**引用文:**
☆ ☆ ☆ ☆
2012 Fiscal Year Research-status Report
高感度in situハイブリダイゼーション法によるC型肝炎ウイルス遺伝子型の同定
Project/Area Number |
24790367
|
Research Institution | Fujita Health University |
Principal Investigator |
塩竈 和也 藤田保健衛生大学, 医学部, 助教 (10387699)
|
Project Period (FY) |
2012-04-01 – 2014-03-31
|
Keywords | HCV / in situ hybridization / locked nucleic acid / HCV genotyping / nested RT-PCR / ヒト肝臓型HCV感染キメラマウス |
Research Abstract |
平成24年度は、1) LNA/DNAキメラプローブ(HCV共通プローブとHCV genotypingプローブ)の作製、2) ヒト肝臓型HCV感染キメラマウスを用いたin situ ハイブリダイゼーション(ISH)法による至適検出条件の確立とnested RT-PCRによるHCV genotypingを行った。 抗ヒトCK8/18マウスモノクローナル抗体を用いて、ヒト肝臓型HCV感染キメラマウスのホルマリン固定パラフィン切片におけるマウス肝組織とヒト肝組織の染め分けを行った。市販のブロッキング試薬(マウス組織とマウス抗体による免疫染色に有効)を加えた結果、ヒト肝組織のみに陽性シグナルが確認され、明瞭に両組織の分布を鑑別できた。さらに、各HCV亜型別のパラフィン切片からHCV-RNAを抽出して、nested RT-PCRによるHCV genotypingにも成功している。 われわれは、すでに本研究の準備段階でHCV共通ゲノムをターゲットとしたLNA/DNAキメラプローブを作製している。さらなる検出感度の向上を図るため、LNAの組み込む位置が異なるプローブを2種類追加作製した。ヒト肝臓型HCV感染キメラマウスを陽性コントロールとして、ISH法において最も陽性シグナルが明瞭かつ非特異反応が抑制された至適検出条件を確立した。さらに、違う種類のプローブ(RT-PCRを用いたcDNAプローブとcRNAプローブ)を作製して比較したが、LNA/DNAキメラプローブが最も検出感度に優れていた。いずれもRNase処理による陽性シグナルの陰性化を確認している。HCV genotypingプローブ(4種類の遺伝子型×2パターン=8種類)を作製した後、ISH法によるHCV genotypingを行ったが、陽性シグナルは確認されたものの、各HCV遺伝子型別に鑑別できるまでには至っていない。
|
Current Status of Research Progress |
Current Status of Research Progress
2: Research has progressed on the whole more than it was originally planned.
☆ ☆ ☆ ☆
**記録一覧:**

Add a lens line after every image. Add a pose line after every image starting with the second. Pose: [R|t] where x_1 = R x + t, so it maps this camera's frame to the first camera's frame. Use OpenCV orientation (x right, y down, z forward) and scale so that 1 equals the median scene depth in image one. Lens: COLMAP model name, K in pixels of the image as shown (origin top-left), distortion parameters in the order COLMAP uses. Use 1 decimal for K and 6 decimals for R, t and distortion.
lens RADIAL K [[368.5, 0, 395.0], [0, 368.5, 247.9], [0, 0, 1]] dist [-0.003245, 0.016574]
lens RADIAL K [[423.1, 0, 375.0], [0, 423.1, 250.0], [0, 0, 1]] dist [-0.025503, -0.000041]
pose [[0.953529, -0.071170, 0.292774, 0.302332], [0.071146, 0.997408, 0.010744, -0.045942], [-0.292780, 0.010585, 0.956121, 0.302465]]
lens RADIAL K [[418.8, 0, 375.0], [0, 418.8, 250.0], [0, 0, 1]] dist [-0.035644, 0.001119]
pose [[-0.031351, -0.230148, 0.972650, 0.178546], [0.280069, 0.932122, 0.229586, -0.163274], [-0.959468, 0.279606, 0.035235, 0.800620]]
☆ ☆ ☆ ☆
**依頼内容:** C型肝炎ウイルス遺伝子型の研究報告を、最後の文の後から続けてもらえますか？ 上の各行はこの作業とは関係ありません。

**回答:**
Reason
平成24年度は、ほぼ研究計画どおりに進行しているが、一部実現できなかった項目が残っており、次年度の研究計画と並行しながら改良を加える。 HCV感染ヒト肝臓型キメラマウス(ホルマリン固定パラフィン切片)を用いた検討では、ヒト特異的CK8/18抗体による免疫染色で、マウス肝組織とヒト肝組織の染め分けが可能となった。さらに、各HCV遺伝子型別(1a型、1b型、2a型、2b型)のパラフィン切片からHCV-RNAを抽出した後、nested RT-PCRによるHCV genotypingも計画どおり成功した。HCV共通プローブを用いた高感度ISH法では、さらにLNAの組み込む位置が異なる3種類のLNA/DNAプローブ、RT-PCRによるcDNAプローブおよびcRNAプローブの計5種類のプローブを用いて条件検討を行った。LNA/DNAキメラプローブとbiotin-freeチラミド増感法の組み合わせが最も優れており、HCVが感染しているヒト肝組織に限って明瞭な陽性シグナルが検出できた。3種類のLNA/DNAキメラプローブは、若干だが陽性シグナルの差が認められ、その中でシグナルが強くかつ非特異反応が最も抑えられたプローブを選出した。本法では、従来ISH法で行われている核酸露出処理後の4%パラホルムアルデヒドによる再固定や、非特異反応を抑えるための操作(塩酸処理、0.25%無水酢酸/0.1 Mトリエタノールアミン処理)を行わなくても、簡便な手法で明瞭なシグナルを検出できることに成功した。 次年度に予定されている臨床検体を対象とした検討のために、本学「疫学・臨床研究等に関する倫理審査委員会」への申請書を提出して、すでに承認を得ている。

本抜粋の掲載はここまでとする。